Hi,
Having followed the advice that's been handed out over the past few days, I've managed to get my Gamecube to boot perfectly, using the following setup :
Gamecube > Router (Linksys Etherfast) > PC
This works as long as my computer forces it's IP to 192.168.1.100, instead of 10.0.0.5 (the IP it's automaticaly assigned by the router). While the computer's IP is forced, my router refuses to consider it a part of the Network, and won't let it connect to the internet.
In order to solve this, I just went out and bought another Cat5 cable, a crossover adapter and a 2nd network card.
It now goes :
PC > Router > ADSL Line
PC > Gamecube
This seems to work for most people, but the Gamecube won't connect to the 2nd network adapter. It just searches for a DNS server :{
Does anyone have any suggestions, while I fiddle around with it? ^^;
That error usually occurrs when you have a DNS server running on your PC already or if it cannot find an IP address to bind to. Are you statically configuring the 2nd NIC to use the address 192.168.1.100?
as far as you having the PC connected to the router for internet, and your gamecube connected to your PC using another nic... i have something similar
i have my
PC --- wireless --- router
for internet
and i have my onboard nic connected to gamecube
PC --- X-over cable --- Gamecube
and i've found whenever i want my gamecube to connect to my PC, i have to disable my wireless (in your case your first nic) connection, and then start the stream, after about 3 or 4 minutes of the stream going, i can reenable the wireless connection and it'll play just fine still... i don't know why, i dont ask why, but it bothered me for like an hour while i couldnt get it to work right..
so yeah, before you get too frustrated, just disable your internet connection for like 4 mintues while you get the thing streaming to your gamecube, or backing up files from yourgamecube.. whatever works :P
I have a similar problem, I can either do what you suggest, or use PSUL to upload the dol (PSOLoad doesn't seem to like multiple gateways) and use the -i 192.168.1.100 command to force it to bind to my x-over to the GC.
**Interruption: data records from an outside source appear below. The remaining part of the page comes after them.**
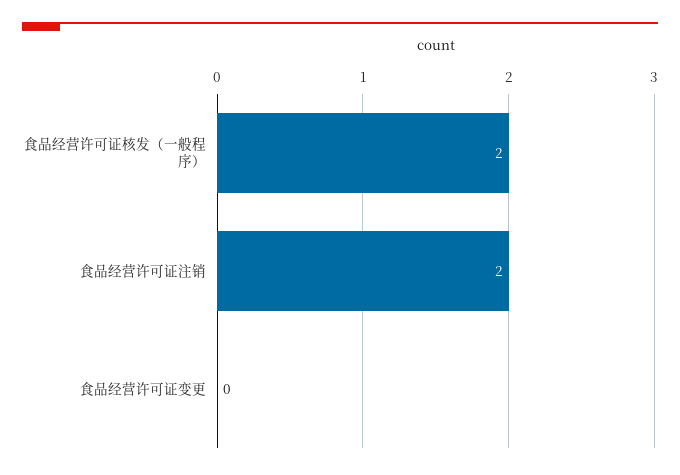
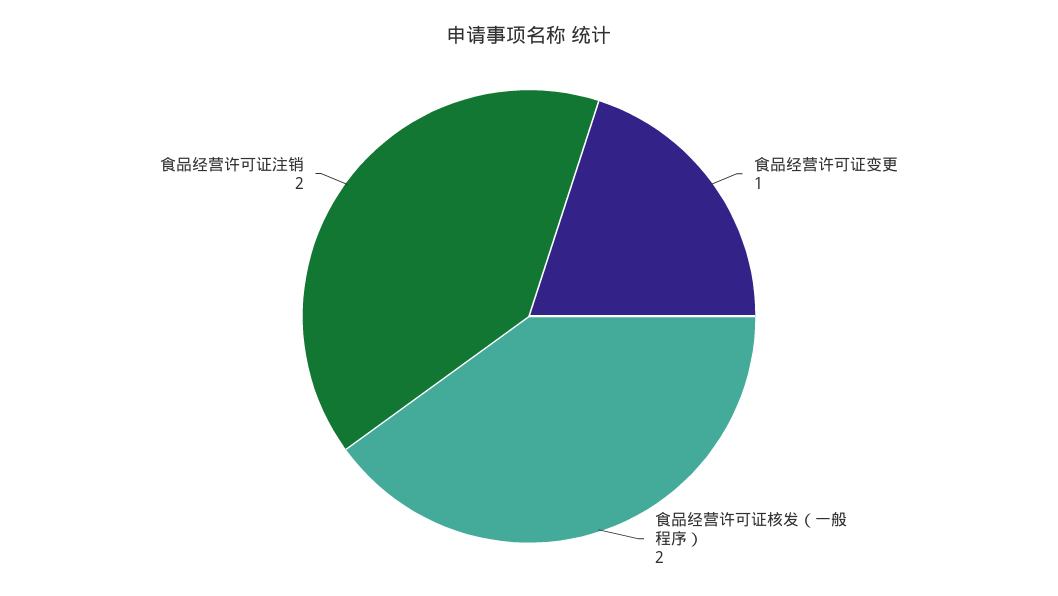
  {
    "食品经营许可证核发（一般程序）": 2,
    "食品经营许可证注销": 2,
-   "食品经营许可证变更": 0
+   "食品经营许可证变更": 1
  }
Once you have psul 1.1 downloaded, you'll have a psul.exe file.
Along with that, you'll have your loader, which has two key components, the .exe and the .dol. Say we're using ACL 1.4 as a loader, which has s3-acl.exe and s3-acl.dol.
You prep the dol file for loading to the gamecube like so:
psul -i 192.168.1.100 s3-acl.dol
It'll say waiting for connection.
Then to be simple, cut and paste your .gcm image into the same directory, and do this:
s3-acl whatever-game-you're-playing.gcm
It'll say Waiting.
Then fire up the GC, run thru the menues, it should connect, and load up your game.
On a side note to this... Phoenix 2.3 is great and all because it is all packaged together and you don't really need to understand what's going on behind the scenes.
But I find I achieve the best results when I load up the .dol with PSUL or PSOLoad from command line, and then choose whatever loader I want, and fire it up also from command line. You have access to all those options just like you did in phoenix, except somehow it seems more stable and works when nothing else will.
You should be able in your router control panel( for a linksys you probaly have to put http://192.168.1.1/ into your webbrowser) to set what the default IP addresses are.
For ex/ mine is orginally 192.168.0.XXX
and I changed it to be 192.168.1.XXX
And then I set it so my main desktop ip is
192.168.1.100
I use a dlink router thou so I don't know how specifacly to tell you how to do it.